[Saved data entries]
[start]
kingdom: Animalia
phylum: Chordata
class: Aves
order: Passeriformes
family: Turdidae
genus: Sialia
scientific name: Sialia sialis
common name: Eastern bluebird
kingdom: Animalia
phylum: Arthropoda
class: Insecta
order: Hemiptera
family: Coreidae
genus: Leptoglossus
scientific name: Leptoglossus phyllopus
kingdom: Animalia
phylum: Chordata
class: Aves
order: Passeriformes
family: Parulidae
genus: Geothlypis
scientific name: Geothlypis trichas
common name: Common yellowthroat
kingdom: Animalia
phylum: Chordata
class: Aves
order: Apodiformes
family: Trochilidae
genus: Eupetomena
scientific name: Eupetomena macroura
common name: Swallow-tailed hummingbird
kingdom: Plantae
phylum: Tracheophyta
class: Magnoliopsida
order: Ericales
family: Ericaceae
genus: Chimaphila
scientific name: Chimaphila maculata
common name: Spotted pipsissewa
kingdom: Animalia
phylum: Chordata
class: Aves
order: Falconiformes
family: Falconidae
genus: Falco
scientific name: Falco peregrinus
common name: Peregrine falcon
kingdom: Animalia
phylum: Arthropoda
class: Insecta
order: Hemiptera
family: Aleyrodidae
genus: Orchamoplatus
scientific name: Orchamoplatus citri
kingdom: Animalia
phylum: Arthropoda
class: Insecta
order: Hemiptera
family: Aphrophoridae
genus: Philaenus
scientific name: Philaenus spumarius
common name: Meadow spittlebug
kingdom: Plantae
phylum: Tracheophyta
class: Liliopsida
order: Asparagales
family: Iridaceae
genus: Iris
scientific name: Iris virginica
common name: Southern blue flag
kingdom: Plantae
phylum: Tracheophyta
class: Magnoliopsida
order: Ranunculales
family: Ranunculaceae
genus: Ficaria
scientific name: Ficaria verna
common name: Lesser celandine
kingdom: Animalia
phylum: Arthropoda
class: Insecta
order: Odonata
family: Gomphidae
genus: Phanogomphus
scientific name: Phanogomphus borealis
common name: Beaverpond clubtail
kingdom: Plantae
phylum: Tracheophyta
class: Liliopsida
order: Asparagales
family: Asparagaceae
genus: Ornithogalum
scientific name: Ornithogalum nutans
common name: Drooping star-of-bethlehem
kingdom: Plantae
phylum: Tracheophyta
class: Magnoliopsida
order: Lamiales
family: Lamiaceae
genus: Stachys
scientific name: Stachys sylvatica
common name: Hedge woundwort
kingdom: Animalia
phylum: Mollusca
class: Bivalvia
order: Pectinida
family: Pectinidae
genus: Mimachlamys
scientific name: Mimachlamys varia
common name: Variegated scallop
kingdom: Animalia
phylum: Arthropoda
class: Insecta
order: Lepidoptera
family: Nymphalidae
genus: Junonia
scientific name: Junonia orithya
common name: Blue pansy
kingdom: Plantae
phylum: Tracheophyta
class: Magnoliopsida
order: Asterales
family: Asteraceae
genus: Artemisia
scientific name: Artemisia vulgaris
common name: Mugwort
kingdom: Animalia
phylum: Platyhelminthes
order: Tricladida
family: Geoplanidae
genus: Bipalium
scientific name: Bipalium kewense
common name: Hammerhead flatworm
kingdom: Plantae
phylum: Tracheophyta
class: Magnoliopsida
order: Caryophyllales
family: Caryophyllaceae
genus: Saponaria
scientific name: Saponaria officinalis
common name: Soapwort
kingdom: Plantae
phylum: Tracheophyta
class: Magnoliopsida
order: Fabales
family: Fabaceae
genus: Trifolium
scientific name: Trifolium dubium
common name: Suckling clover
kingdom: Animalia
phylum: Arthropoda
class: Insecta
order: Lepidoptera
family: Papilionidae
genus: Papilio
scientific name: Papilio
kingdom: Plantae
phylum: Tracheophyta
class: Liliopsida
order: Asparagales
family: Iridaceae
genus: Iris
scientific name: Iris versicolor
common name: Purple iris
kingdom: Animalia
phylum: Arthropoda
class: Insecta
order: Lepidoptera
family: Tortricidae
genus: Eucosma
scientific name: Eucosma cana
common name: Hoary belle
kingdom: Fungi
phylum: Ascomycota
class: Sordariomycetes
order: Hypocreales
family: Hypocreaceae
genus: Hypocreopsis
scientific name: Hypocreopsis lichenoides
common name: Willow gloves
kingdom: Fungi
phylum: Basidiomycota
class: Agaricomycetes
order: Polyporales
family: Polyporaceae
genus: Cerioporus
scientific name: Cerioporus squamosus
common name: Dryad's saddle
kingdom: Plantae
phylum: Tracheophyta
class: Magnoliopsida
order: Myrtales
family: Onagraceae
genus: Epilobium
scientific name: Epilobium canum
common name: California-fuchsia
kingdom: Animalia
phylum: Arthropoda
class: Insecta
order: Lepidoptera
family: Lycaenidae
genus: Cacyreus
[end]
• _WHAT IS ASKED_
Rename "common name" to "vernacular name" in the lines from the one containing "genus: Hypocreopsis" through the end of the saved data entries, both included. Return only those lines, leaving everything else in them unchanged.

• _EXERCISE OUTPUT_
genus: Hypocreopsis
scientific name: Hypocreopsis lichenoides
vernacular name: Willow gloves
kingdom: Fungi
phylum: Basidiomycota
class: Agaricomycetes
order: Polyporales
family: Polyporaceae
genus: Cerioporus
scientific name: Cerioporus squamosus
vernacular name: Dryad's saddle
kingdom: Plantae
phylum: Tracheophyta
class: Magnoliopsida
order: Myrtales
family: Onagraceae
genus: Epilobium
scientific name: Epilobium canum
vernacular name: California-fuchsia
kingdom: Animalia
phylum: Arthropoda
class: Insecta
order: Lepidoptera
family: Lycaenidae
genus: Cacyreus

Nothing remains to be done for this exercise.